**Data shown**.
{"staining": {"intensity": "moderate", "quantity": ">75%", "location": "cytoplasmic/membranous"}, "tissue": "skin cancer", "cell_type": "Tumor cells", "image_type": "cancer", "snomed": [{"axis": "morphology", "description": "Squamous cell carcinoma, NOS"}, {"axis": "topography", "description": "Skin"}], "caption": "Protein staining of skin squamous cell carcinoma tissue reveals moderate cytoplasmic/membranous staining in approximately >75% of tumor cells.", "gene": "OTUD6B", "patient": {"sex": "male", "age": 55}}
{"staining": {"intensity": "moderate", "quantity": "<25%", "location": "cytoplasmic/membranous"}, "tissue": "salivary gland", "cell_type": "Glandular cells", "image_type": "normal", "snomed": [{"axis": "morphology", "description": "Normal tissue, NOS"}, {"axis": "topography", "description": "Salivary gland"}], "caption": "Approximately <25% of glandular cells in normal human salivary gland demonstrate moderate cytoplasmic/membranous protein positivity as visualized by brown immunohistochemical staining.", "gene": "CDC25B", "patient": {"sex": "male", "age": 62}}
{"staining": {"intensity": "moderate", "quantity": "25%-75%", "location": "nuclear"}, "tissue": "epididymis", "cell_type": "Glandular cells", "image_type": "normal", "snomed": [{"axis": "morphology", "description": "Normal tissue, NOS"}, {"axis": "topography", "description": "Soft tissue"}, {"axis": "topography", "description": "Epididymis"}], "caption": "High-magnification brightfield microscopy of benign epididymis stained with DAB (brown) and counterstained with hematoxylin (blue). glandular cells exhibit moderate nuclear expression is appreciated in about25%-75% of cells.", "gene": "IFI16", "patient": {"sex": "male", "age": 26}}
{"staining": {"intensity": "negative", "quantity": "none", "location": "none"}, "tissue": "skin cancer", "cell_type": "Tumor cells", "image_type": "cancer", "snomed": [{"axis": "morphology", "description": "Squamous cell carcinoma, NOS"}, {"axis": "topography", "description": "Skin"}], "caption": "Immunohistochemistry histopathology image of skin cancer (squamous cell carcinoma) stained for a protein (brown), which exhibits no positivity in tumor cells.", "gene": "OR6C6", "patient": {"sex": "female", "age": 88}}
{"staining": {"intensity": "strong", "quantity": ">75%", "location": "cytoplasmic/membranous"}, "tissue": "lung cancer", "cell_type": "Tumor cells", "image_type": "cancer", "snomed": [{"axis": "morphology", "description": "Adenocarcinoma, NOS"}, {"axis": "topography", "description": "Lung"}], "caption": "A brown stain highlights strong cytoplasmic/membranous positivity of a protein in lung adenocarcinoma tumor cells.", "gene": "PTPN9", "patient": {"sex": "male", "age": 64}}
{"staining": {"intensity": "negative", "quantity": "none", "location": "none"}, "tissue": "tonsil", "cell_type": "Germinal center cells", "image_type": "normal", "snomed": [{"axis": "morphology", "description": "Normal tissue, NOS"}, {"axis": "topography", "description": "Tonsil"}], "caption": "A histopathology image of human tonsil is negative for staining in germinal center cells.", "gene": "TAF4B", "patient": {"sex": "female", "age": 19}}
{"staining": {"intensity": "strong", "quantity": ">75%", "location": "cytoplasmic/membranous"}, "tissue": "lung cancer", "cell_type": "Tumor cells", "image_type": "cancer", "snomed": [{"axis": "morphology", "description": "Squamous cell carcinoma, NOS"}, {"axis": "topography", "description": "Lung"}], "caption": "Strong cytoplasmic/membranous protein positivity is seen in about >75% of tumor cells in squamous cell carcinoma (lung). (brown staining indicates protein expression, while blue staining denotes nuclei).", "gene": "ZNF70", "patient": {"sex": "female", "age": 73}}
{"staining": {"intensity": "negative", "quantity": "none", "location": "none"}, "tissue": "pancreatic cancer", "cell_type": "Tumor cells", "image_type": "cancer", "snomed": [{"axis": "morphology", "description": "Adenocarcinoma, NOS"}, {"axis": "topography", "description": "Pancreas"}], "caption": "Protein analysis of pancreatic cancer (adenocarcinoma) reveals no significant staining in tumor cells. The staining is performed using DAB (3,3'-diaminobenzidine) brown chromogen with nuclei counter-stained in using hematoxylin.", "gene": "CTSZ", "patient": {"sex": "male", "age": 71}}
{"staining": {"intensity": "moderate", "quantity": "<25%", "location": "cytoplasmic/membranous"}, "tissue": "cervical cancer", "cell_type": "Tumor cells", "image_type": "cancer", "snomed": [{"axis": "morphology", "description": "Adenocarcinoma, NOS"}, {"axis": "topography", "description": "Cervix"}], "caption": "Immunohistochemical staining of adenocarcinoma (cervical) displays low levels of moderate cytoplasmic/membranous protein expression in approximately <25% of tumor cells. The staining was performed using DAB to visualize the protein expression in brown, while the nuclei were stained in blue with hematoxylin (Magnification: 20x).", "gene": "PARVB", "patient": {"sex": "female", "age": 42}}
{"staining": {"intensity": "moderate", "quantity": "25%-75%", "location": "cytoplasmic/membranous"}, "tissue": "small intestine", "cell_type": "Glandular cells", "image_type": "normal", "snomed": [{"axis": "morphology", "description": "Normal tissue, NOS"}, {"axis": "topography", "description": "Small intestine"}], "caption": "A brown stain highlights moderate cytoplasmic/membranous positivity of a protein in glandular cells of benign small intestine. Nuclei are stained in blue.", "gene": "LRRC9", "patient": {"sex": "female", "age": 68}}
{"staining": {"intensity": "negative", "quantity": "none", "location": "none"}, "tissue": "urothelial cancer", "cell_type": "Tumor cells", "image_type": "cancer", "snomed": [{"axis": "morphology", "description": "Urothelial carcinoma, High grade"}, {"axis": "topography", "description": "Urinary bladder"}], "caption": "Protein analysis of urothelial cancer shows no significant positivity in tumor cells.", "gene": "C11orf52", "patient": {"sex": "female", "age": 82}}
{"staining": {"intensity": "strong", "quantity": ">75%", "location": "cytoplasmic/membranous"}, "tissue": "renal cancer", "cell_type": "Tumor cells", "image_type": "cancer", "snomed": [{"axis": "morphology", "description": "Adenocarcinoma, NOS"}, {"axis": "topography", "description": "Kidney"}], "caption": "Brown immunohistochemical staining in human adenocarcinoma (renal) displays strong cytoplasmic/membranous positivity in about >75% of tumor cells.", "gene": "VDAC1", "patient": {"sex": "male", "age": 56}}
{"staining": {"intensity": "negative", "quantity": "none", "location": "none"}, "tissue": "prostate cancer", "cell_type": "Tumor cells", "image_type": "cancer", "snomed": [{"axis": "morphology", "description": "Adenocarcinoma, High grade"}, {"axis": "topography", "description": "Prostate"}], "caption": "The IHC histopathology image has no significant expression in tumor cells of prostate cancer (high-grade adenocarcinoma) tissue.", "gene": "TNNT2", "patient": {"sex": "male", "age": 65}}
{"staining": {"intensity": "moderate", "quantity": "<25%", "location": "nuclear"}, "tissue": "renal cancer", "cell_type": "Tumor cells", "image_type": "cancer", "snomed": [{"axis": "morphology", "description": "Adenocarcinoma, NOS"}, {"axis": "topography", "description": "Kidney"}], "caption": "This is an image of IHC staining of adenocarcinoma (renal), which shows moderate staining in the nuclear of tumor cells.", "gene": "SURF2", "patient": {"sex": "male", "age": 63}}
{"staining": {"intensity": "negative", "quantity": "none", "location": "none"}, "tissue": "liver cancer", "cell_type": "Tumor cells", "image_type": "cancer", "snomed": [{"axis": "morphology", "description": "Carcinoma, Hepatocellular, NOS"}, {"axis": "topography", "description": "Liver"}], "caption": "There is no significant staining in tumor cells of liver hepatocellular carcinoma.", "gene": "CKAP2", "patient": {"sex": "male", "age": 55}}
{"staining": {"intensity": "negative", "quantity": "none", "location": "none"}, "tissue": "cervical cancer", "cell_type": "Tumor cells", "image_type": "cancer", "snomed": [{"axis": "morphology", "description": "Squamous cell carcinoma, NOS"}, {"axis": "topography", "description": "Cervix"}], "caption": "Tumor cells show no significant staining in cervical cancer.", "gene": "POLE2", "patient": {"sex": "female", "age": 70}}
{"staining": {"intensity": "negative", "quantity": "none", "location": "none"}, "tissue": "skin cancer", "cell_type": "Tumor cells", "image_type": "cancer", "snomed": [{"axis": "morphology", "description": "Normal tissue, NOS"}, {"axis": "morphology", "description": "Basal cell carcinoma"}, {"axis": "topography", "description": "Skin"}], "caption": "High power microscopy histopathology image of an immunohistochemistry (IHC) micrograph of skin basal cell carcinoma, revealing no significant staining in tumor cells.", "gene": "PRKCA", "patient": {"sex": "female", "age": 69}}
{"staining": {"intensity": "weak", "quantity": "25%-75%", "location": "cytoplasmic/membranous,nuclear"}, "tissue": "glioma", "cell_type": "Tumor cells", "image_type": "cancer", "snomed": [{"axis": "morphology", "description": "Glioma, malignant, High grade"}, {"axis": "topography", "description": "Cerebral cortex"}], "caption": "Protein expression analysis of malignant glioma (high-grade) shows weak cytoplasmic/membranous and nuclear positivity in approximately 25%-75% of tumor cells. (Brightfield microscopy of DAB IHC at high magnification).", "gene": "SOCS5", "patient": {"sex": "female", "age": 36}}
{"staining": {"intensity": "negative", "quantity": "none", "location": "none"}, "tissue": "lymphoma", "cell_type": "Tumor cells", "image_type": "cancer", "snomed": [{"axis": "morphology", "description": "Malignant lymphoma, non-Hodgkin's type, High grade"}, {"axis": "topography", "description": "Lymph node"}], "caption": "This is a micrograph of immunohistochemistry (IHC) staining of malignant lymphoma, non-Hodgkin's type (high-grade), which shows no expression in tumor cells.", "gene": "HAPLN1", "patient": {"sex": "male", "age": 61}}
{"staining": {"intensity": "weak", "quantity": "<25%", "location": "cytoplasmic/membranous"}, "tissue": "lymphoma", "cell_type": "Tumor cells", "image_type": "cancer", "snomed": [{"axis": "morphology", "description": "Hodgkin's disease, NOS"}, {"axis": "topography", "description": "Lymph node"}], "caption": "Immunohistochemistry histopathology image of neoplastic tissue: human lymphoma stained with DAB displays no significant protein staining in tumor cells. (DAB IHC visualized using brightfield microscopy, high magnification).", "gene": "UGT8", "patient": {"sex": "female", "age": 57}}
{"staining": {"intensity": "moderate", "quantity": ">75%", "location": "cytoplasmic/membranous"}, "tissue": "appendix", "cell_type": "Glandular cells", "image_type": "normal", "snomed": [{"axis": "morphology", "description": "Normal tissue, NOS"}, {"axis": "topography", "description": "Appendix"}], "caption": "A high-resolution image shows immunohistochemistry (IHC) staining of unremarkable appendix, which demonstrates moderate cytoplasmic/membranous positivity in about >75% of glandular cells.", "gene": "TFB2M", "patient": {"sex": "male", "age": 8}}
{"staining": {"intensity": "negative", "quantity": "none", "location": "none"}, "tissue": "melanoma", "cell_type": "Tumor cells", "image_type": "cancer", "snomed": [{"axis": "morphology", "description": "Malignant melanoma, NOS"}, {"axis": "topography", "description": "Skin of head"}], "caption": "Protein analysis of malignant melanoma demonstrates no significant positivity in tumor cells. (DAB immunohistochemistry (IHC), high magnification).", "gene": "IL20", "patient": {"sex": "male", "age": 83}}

**Required action**.
Out of the listing above, reproduce exactly the lines from the one with "microscopy of benign" up to and including the one with "image of skin".

**Output for this exercise**.
{"staining": {"intensity": "moderate", "quantity": "25%-75%", "location": "nuclear"}, "tissue": "epididymis", "cell_type": "Glandular cells", "image_type": "normal", "snomed": [{"axis": "morphology", "description": "Normal tissue, NOS"}, {"axis": "topography", "description": "Soft tissue"}, {"axis": "topography", "description": "Epididymis"}], "caption": "High-magnification brightfield microscopy of benign epididymis stained with DAB (brown) and counterstained with hematoxylin (blue). glandular cells exhibit moderate nuclear expression is appreciated in about25%-75% of cells.", "gene": "IFI16", "patient": {"sex": "male", "age": 26}}
{"staining": {"intensity": "negative", "quantity": "none", "location": "none"}, "tissue": "skin cancer", "cell_type": "Tumor cells", "image_type": "cancer", "snomed": [{"axis": "morphology", "description": "Squamous cell carcinoma, NOS"}, {"axis": "topography", "description": "Skin"}], "caption": "Immunohistochemistry histopathology image of skin cancer (squamous cell carcinoma) stained for a protein (brown), which exhibits no positivity in tumor cells.", "gene": "OR6C6", "patient": {"sex": "female", "age": 88}}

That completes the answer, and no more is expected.